B2B Sales and Sales Management (Phila/Plymouth Meeting)
Click on any of these and you get a full description of the job. But you have to wonder what serious person would look for a job in this "nerdiverse."
A job posting on Craig's list is free for 30 days.
Spend $475 and you can get up to 10 lines of description for two days in The Inquirer and its sassy little sibling, The Daily News, plus 30-days' exposure on CareerBuilder.com with up to 500 characters of description.
I am convinced paying money and going the CareerBuilder.com route will bring in far higher quality candidates, thus saving the advertiser time and, ultimately, money.
Sales and Marketing Strategies & News e-zine states that "Hiring the wrong person costs you three times their annual salary."
Ultimately, you get what you pay for.
The San Diego Union-Tribune's Unique Solution
All over the country, newspapers and conglomerates are reporting classified advertising is down.

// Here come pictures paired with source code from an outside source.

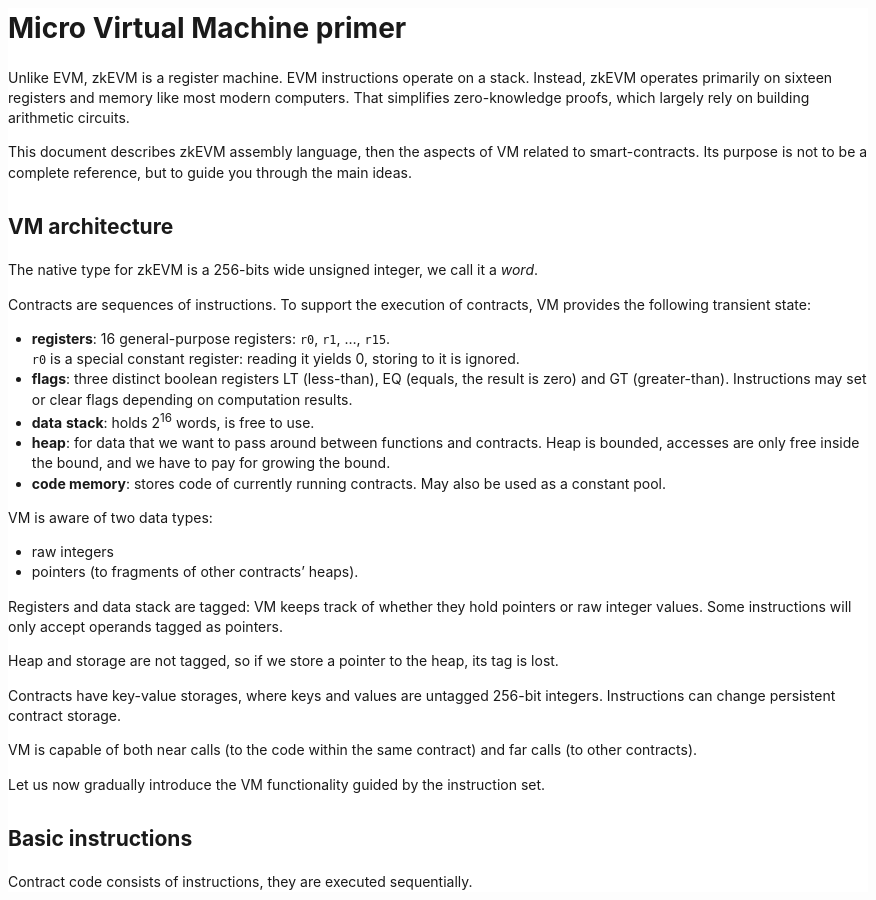 # Micro Virtual Machine primer

Unlike EVM, zkEVM is a register machine. EVM instructions operate on a stack. Instead, zkEVM operates primarily on
sixteen registers and memory like most modern computers. That simplifies zero-knowledge proofs, which largely rely on
building arithmetic circuits.

This document describes zkEVM assembly language, then the aspects of VM related to smart-contracts. Its purpose is not
to be a complete reference, but to guide you through the main ideas.

## VM architecture

The native type for zkEVM is a 256-bits wide unsigned integer, we call it a _word_.

Contracts are sequences of instructions. To support the execution of contracts, VM provides the following transient
state:

- **registers**: 16 general-purpose registers: `r0`, `r1`, …, `r15`.  
  `r0` is a special constant register: reading it yields 0, storing to it is ignored.
- **flags**: three distinct boolean registers LT (less-than), EQ (equals, the result is zero) and GT (greater-than).
  Instructions may set or clear flags depending on computation results.
- **data** **stack**: holds $2^{16}$ words, is free to use.
- **heap**: for data that we want to pass around between functions and contracts. Heap is bounded, accesses are only
  free inside the bound, and we have to pay for growing the bound.
- **code memory**: stores code of currently running contracts. May also be used as a constant pool.

VM is aware of two data types:

- raw integers
- pointers (to fragments of other contracts’ heaps).

Registers and data stack are tagged: VM keeps track of whether they hold pointers or raw integer values. Some
instructions will only accept operands tagged as pointers.

Heap and storage are not tagged, so if we store a pointer to the heap, its tag is lost.

Contracts have key-value storages, where keys and values are untagged 256-bit integers. Instructions can change
persistent contract storage.

VM is capable of both near calls (to the code within the same contract) and far calls (to other contracts).

Let us now gradually introduce the VM functionality guided by the instruction set.

## Basic instructions

Contract code consists of instructions, they are executed sequentially.
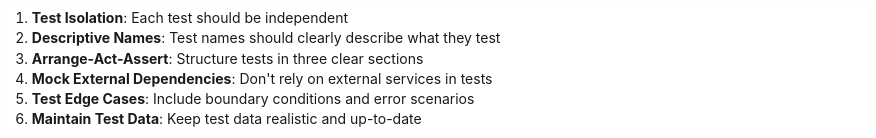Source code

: 1. **Test Isolation**: Each test should be independent
2. **Descriptive Names**: Test names should clearly describe what they test
3. **Arrange-Act-Assert**: Structure tests in three clear sections
4. **Mock External Dependencies**: Don't rely on external services in tests
5. **Test Edge Cases**: Include boundary conditions and error scenarios
6. **Maintain Test Data**: Keep test data realistic and up-to-date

Among them: Knight Ridder, which yesterday implemented a spending freeze across its 32 papers pending a sale (-7.1%); The McClatchy Co. (-7%); and the Tribune Company (-9%).
According to Joe Fine in AdAge.com, if trends continue, newspapers will lose $4 billion in classified advertising by 2007.
In point of fact, classified ads represent "content." People buy newspapers as much for the classifieds as they do for news and features. Fewer classifieds mean fewer readers and a diminishing rate base, which, in turn, is reflected in lower advertising revenues.
Beginning last August, the Union-Tribune started offering free ads--three lines in its classified section and Web site--to any individual wanting to sell automobiles or other merchandise worth $5,000 or less. Commercial advertisers need not apply.